Publié le 29 novembre 2023 19:42:00. Un tribunal de Tel Aviv a condamné un ancien policier et propriétaire d’un snack-bar à rembourser un prêt de 2,6 millions de shekels (environ 806 000 dollars) à son ancien beau-frère, après avoir rejeté son argument selon lequel la dette avait été éteinte par des paris sportifs impayés.
- Un tribunal israélien a ordonné le remboursement d’un prêt de 2,6 millions de shekels.
- L’emprunteur a tenté de justifier sa dette en invoquant des paris sportifs non encaissés.
- Les fils de l’emprunteur ont également été tenus responsables, en tant que garants.
L’affaire, jugée par le tribunal de district de Tel Aviv, met en lumière une dispute financière complexe entre un ancien policier et un commerçant. L’emprunteur, qui a dirigé un snack-bar et possédait autrefois plusieurs biens immobiliers, avait contracté un prêt auprès de son ancien beau-frère, également propriétaire d’un magasin de chaussures.
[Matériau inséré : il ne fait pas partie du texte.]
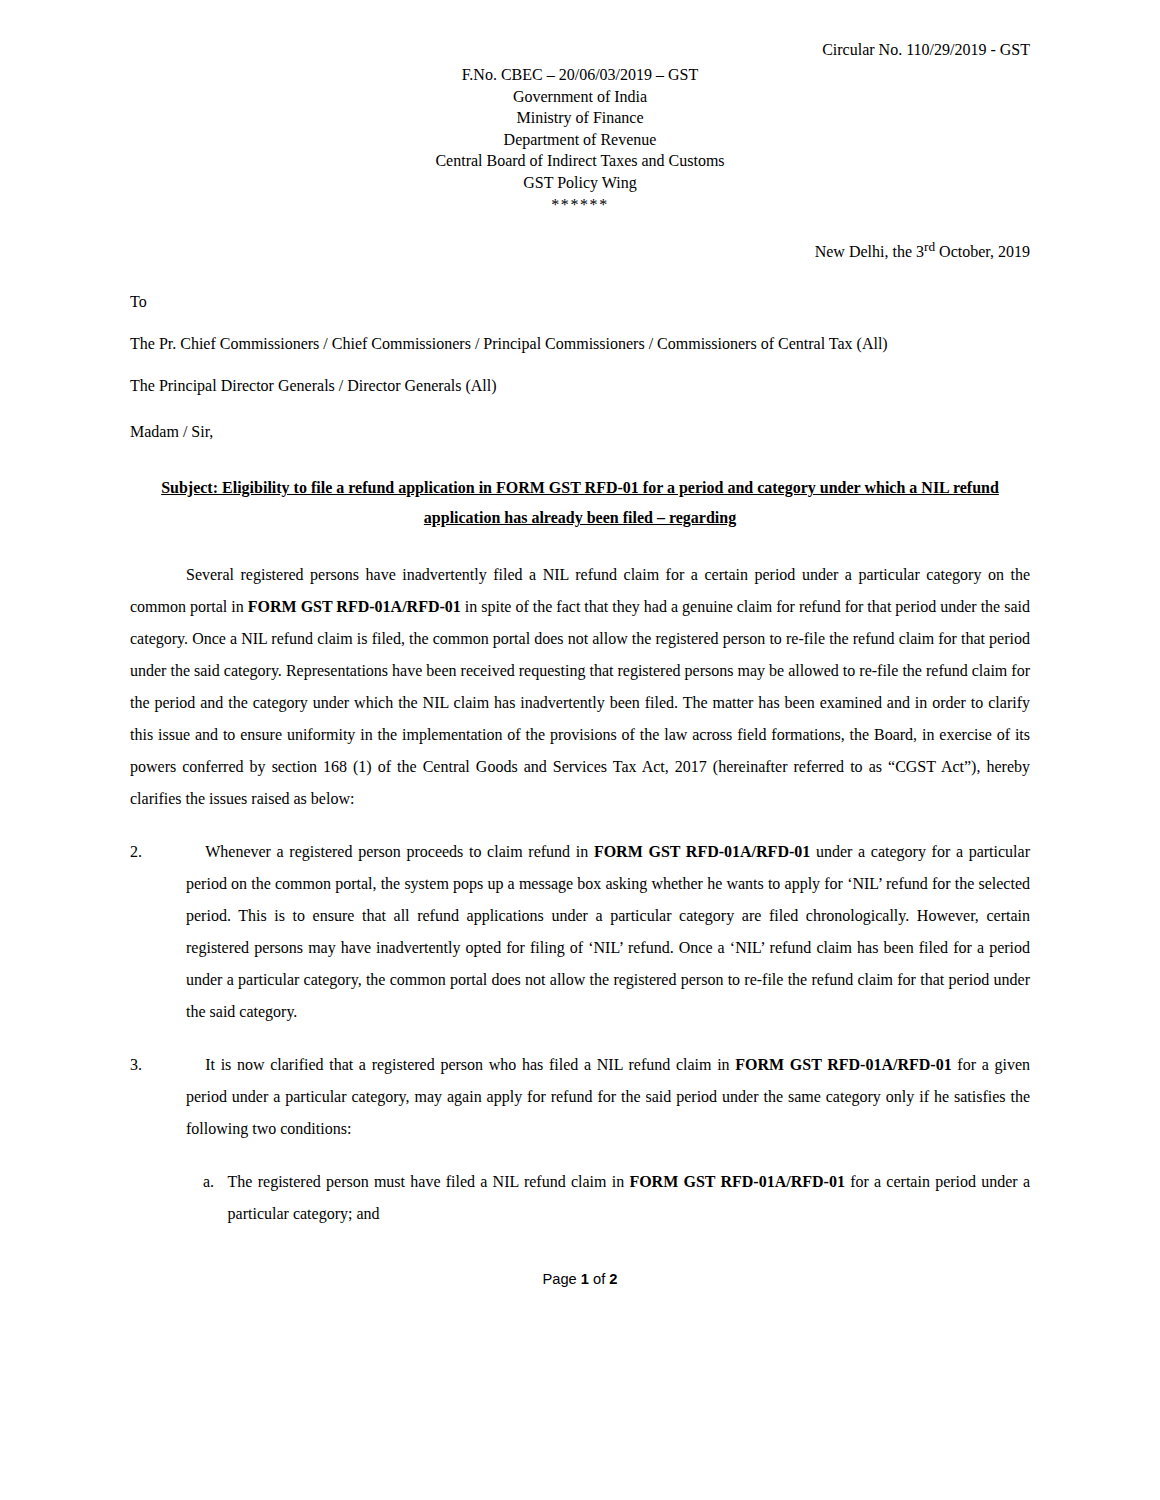Circular No. 110/29/2019 - GST
F.No. CBEC – 20/06/03/2019 – GST
Government of India
Ministry of Finance
Department of Revenue
Central Board of Indirect Taxes and Customs
GST Policy Wing
******
New Delhi, the 3rd October, 2019
To
The Pr. Chief Commissioners / Chief Commissioners / Principal Commissioners / Commissioners of Central Tax (All)
The Principal Director Generals / Director Generals (All)
Madam / Sir,
Subject: Eligibility to file a refund application in FORM GST RFD-01 for a period and category under which a NIL refund application has already been filed – regarding
Several registered persons have inadvertently filed a NIL refund claim for a certain period under a particular category on the common portal in FORM GST RFD-01A/RFD-01 in spite of the fact that they had a genuine claim for refund for that period under the said category. Once a NIL refund claim is filed, the common portal does not allow the registered person to re-file the refund claim for that period under the said category. Representations have been received requesting that registered persons may be allowed to re-file the refund claim for the period and the category under which the NIL claim has inadvertently been filed. The matter has been examined and in order to clarify this issue and to ensure uniformity in the implementation of the provisions of the law across field formations, the Board, in exercise of its powers conferred by section 168 (1) of the Central Goods and Services Tax Act, 2017 (hereinafter referred to as “CGST Act”), hereby clarifies the issues raised as below:
2.
Whenever a registered person proceeds to claim refund in FORM GST RFD-01A/RFD-01 under a category for a particular period on the common portal, the system pops up a message box asking whether he wants to apply for ‘NIL’ refund for the selected period. This is to ensure that all refund applications under a particular category are filed chronologically. However, certain registered persons may have inadvertently opted for filing of ‘NIL’ refund. Once a ‘NIL’ refund claim has been filed for a period under a particular category, the common portal does not allow the registered person to re-file the refund claim for that period under the said category.
3.
It is now clarified that a registered person who has filed a NIL refund claim in FORM GST RFD-01A/RFD-01 for a given period under a particular category, may again apply for refund for the said period under the same category only if he satisfies the following two conditions:
The registered person must have filed a NIL refund claim in FORM GST RFD-01A/RFD-01 for a certain period under a particular category; and
Page 1 of 2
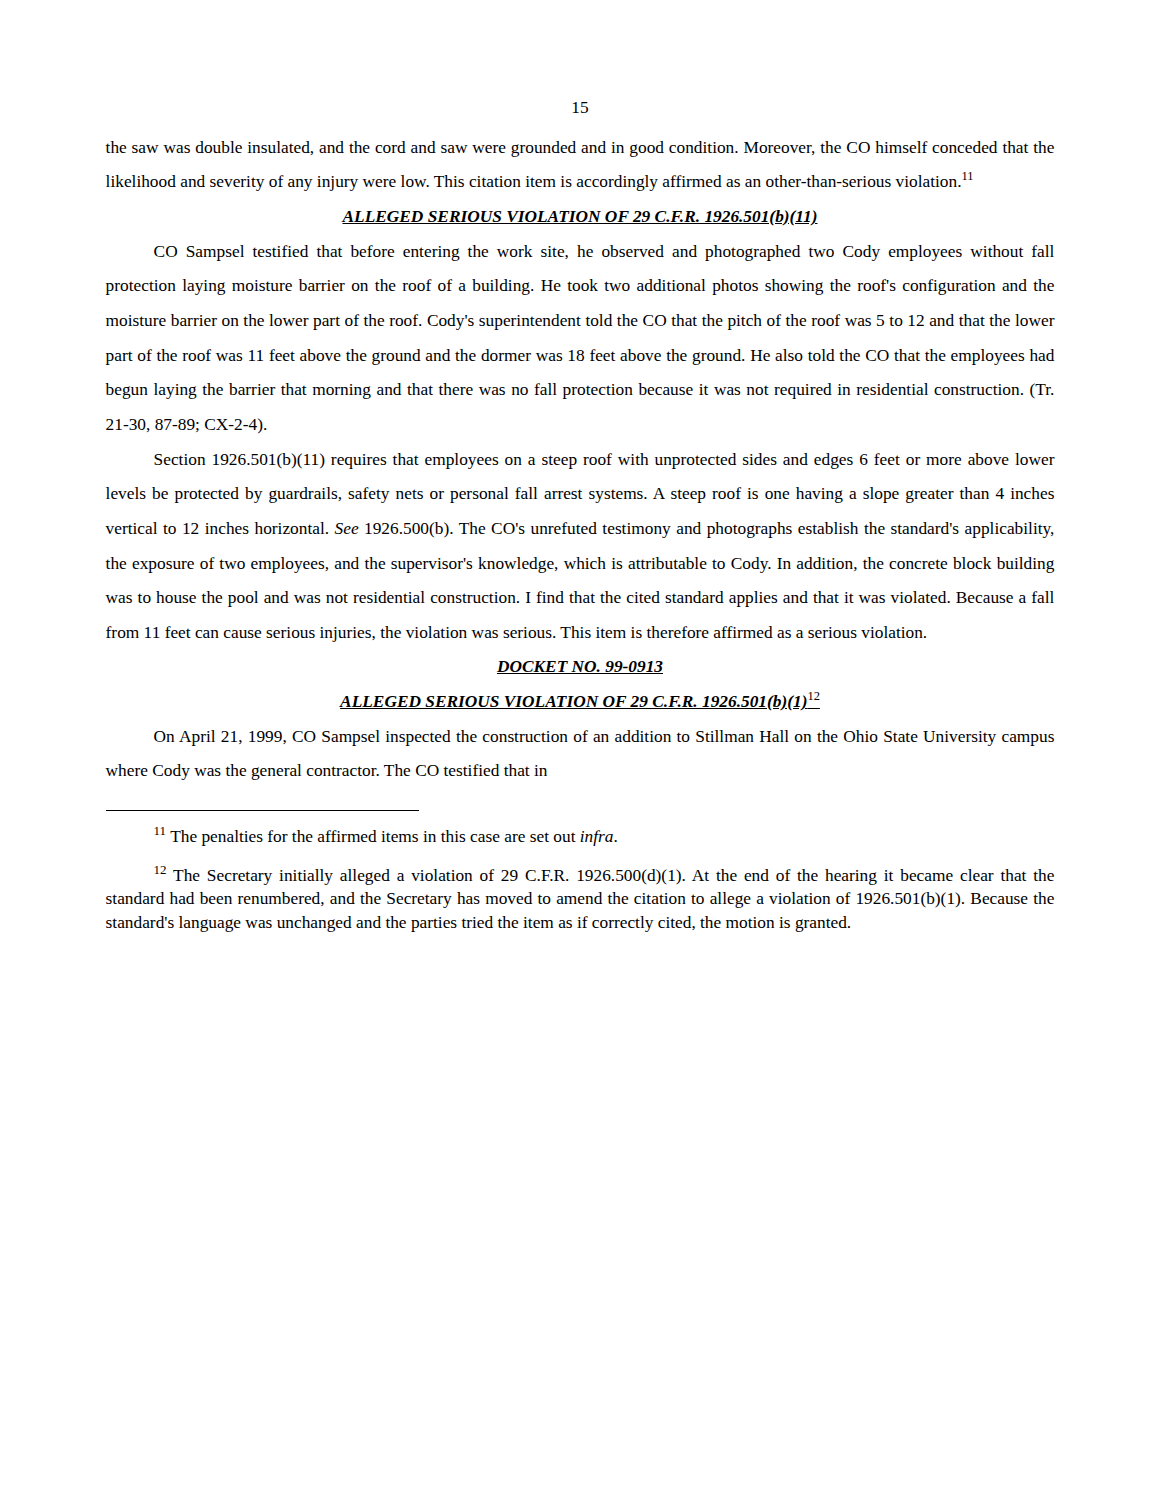15
the saw was double insulated, and the cord and saw were grounded and in good condition. Moreover, the CO himself conceded that the likelihood and severity of any injury were low. This citation item is accordingly affirmed as an other-than-serious violation.11
ALLEGED SERIOUS VIOLATION OF 29 C.F.R. 1926.501(b)(11)
CO Sampsel testified that before entering the work site, he observed and photographed two Cody employees without fall protection laying moisture barrier on the roof of a building. He took two additional photos showing the roof's configuration and the moisture barrier on the lower part of the roof. Cody's superintendent told the CO that the pitch of the roof was 5 to 12 and that the lower part of the roof was 11 feet above the ground and the dormer was 18 feet above the ground. He also told the CO that the employees had begun laying the barrier that morning and that there was no fall protection because it was not required in residential construction. (Tr. 21-30, 87-89; CX-2-4).
Section 1926.501(b)(11) requires that employees on a steep roof with unprotected sides and edges 6 feet or more above lower levels be protected by guardrails, safety nets or personal fall arrest systems. A steep roof is one having a slope greater than 4 inches vertical to 12 inches horizontal. See 1926.500(b). The CO's unrefuted testimony and photographs establish the standard's applicability, the exposure of two employees, and the supervisor's knowledge, which is attributable to Cody. In addition, the concrete block building was to house the pool and was not residential construction. I find that the cited standard applies and that it was violated. Because a fall from 11 feet can cause serious injuries, the violation was serious. This item is therefore affirmed as a serious violation.
DOCKET NO. 99-0913
ALLEGED SERIOUS VIOLATION OF 29 C.F.R. 1926.501(b)(1)12
On April 21, 1999, CO Sampsel inspected the construction of an addition to Stillman Hall on the Ohio State University campus where Cody was the general contractor. The CO testified that in
11 The penalties for the affirmed items in this case are set out infra.
12 The Secretary initially alleged a violation of 29 C.F.R. 1926.500(d)(1). At the end of the hearing it became clear that the standard had been renumbered, and the Secretary has moved to amend the citation to allege a violation of 1926.501(b)(1). Because the standard's language was unchanged and the parties tried the item as if correctly cited, the motion is granted.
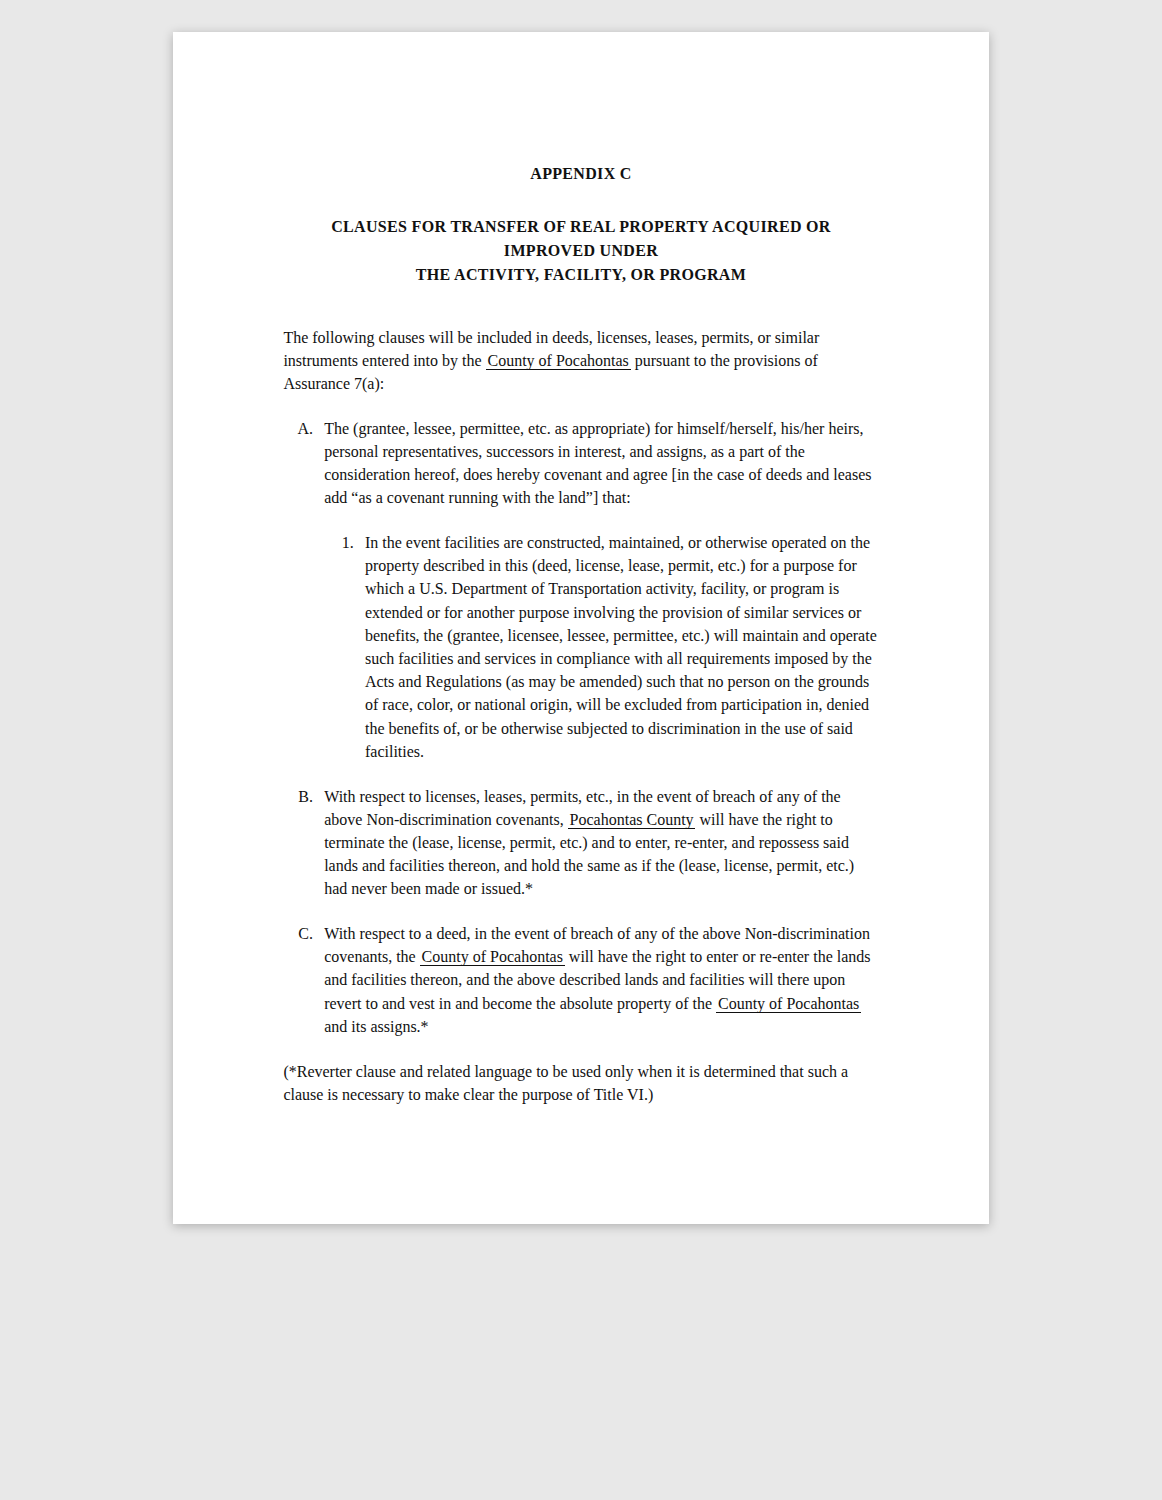APPENDIX C
CLAUSES FOR TRANSFER OF REAL PROPERTY ACQUIRED OR IMPROVED UNDER
THE ACTIVITY, FACILITY, OR PROGRAM
The following clauses will be included in deeds, licenses, leases, permits, or similar instruments entered into by the County of Pocahontas pursuant to the provisions of Assurance 7(a):
The (grantee, lessee, permittee, etc. as appropriate) for himself/herself, his/her heirs, personal representatives, successors in interest, and assigns, as a part of the consideration hereof, does hereby covenant and agree [in the case of deeds and leases add “as a covenant running with the land”] that:
In the event facilities are constructed, maintained, or otherwise operated on the property described in this (deed, license, lease, permit, etc.) for a purpose for which a U.S. Department of Transportation activity, facility, or program is extended or for another purpose involving the provision of similar services or benefits, the (grantee, licensee, lessee, permittee, etc.) will maintain and operate such facilities and services in compliance with all requirements imposed by the Acts and Regulations (as may be amended) such that no person on the grounds of race, color, or national origin, will be excluded from participation in, denied the benefits of, or be otherwise subjected to discrimination in the use of said facilities.
With respect to licenses, leases, permits, etc., in the event of breach of any of the above Non-discrimination covenants, Pocahontas County will have the right to terminate the (lease, license, permit, etc.) and to enter, re-enter, and repossess said lands and facilities thereon, and hold the same as if the (lease, license, permit, etc.) had never been made or issued.*
With respect to a deed, in the event of breach of any of the above Non-discrimination covenants, the County of Pocahontas will have the right to enter or re-enter the lands and facilities thereon, and the above described lands and facilities will there upon revert to and vest in and become the absolute property of the County of Pocahontas and its assigns.*
(*Reverter clause and related language to be used only when it is determined that such a clause is necessary to make clear the purpose of Title VI.)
Il a ensuite affirmé que la dette avait été remboursée indirectement en lui permettant de placer des paris sportifs non payés via son établissement.
Selon le prêteur, il avait reçu en 2016 deux chèques, totalisant 1,75 million de shekels (environ 542 500 dollars), signés par les fils de l’emprunteur en guise de garantie. Un troisième chèque, d’un montant de 2,6 millions de shekels, avait également été signé par l’un des fils. Cependant, le prêteur avait été averti que ces chèques seraient sans provision et avait donc décidé de saisir la justice.
L’emprunteur a soutenu que son ancien beau-frère avait pu utiliser son commerce pour encaisser des tickets de paris sportifs non payés auprès de Winner, la plateforme de paris sportifs officielle israélienne, gérée par l’autorité nationale des loteries. Il estimait que ces paris non encaissés, d’une valeur de 90 000 shekels (environ 27 900 dollars) par mois, constituaient un remboursement de sa dette.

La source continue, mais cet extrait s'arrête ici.